Record set:
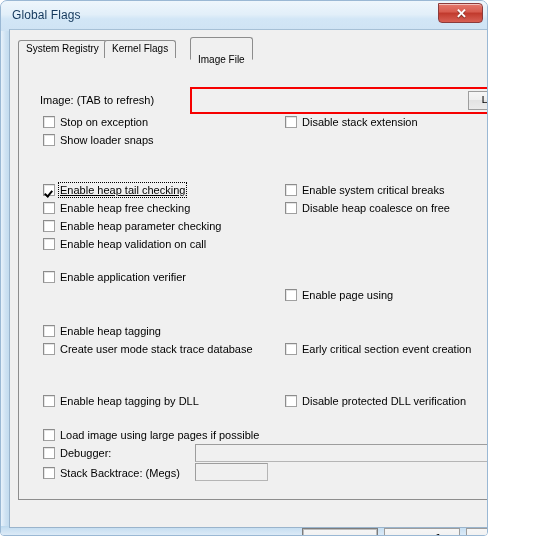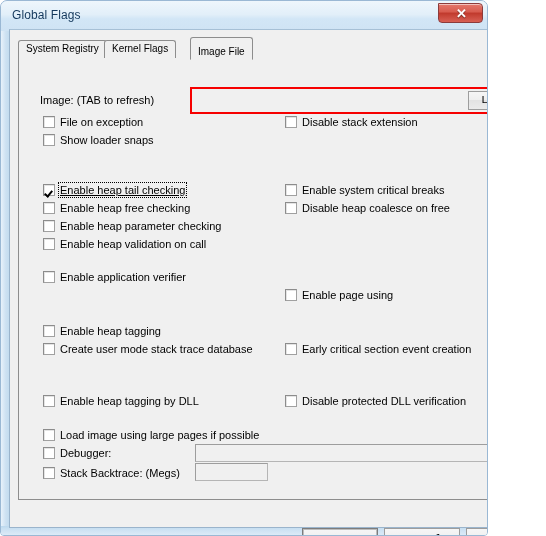--- a/index.html
+++ b/index.html
@@ -117,21 +117,21 @@
     padding: 2px 7px 0 7px;
     font-size: 10px;
     color: #000;
     white-space: nowrap;
     cursor: default;
     text-align: right;
   }
   .tab.active {
     top: 0;
     height: 23px;
-    padding-top: 8px;
+    padding-top: 16px;
     background: #f0f0f0;
     border-bottom: 1px solid #f0f0f0;
     z-index: 5;
   }
 
   
   .tabpage {
     position: absolute;
     left: 8px; top: 28px;
     width: 512px;
@@ -276,21 +276,21 @@
 
 
     <div class="btn" style="left:458px; top:61px; width:66px; height:19px; line-height:17px;">
       <span class="btn-t">Launch</span>
     </div>
 
     <div class="annot" style="left:180px; top:57px; width:349px; height:27px;"></div>
 
     <div class="cb-row" style="left:33px; top:85px;">
       <span class="cb-box"></span>
-      <span class="cb-label">File on exception</span>
+      <span class="cb-label">Stop on exception</span>
     </div>
     <div class="cb-row" style="left:33px; top:103px;">
       <span class="cb-box"></span>
       <span class="cb-label">Show loader snaps</span>
     </div>
 
     <div class="cb-row" style="left:33px; top:153px;">
       <span class="cb-box checked"></span>
       <span class="cb-label focused">Enable heap tail checking</span>
     </div>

What the task asks: Output every line of the records above unchanged, and keep the pictures out.

Solution for this problem:
--- a/index.html
+++ b/index.html
@@ -117,21 +117,21 @@
     padding: 2px 7px 0 7px;
     font-size: 10px;
     color: #000;
     white-space: nowrap;
     cursor: default;
     text-align: right;
   }
   .tab.active {
     top: 0;
     height: 23px;
-    padding-top: 8px;
+    padding-top: 16px;
     background: #f0f0f0;
     border-bottom: 1px solid #f0f0f0;
     z-index: 5;
   }
 
   
   .tabpage {
     position: absolute;
     left: 8px; top: 28px;
     width: 512px;
@@ -276,21 +276,21 @@
 
 
     <div class="btn" style="left:458px; top:61px; width:66px; height:19px; line-height:17px;">
       <span class="btn-t">Launch</span>
     </div>
 
     <div class="annot" style="left:180px; top:57px; width:349px; height:27px;"></div>
 
     <div class="cb-row" style="left:33px; top:85px;">
       <span class="cb-box"></span>
-      <span class="cb-label">File on exception</span>
+      <span class="cb-label">Stop on exception</span>
     </div>
     <div class="cb-row" style="left:33px; top:103px;">
       <span class="cb-box"></span>
       <span class="cb-label">Show loader snaps</span>
     </div>
 
     <div class="cb-row" style="left:33px; top:153px;">
       <span class="cb-box checked"></span>
       <span class="cb-label focused">Enable heap tail checking</span>
     </div>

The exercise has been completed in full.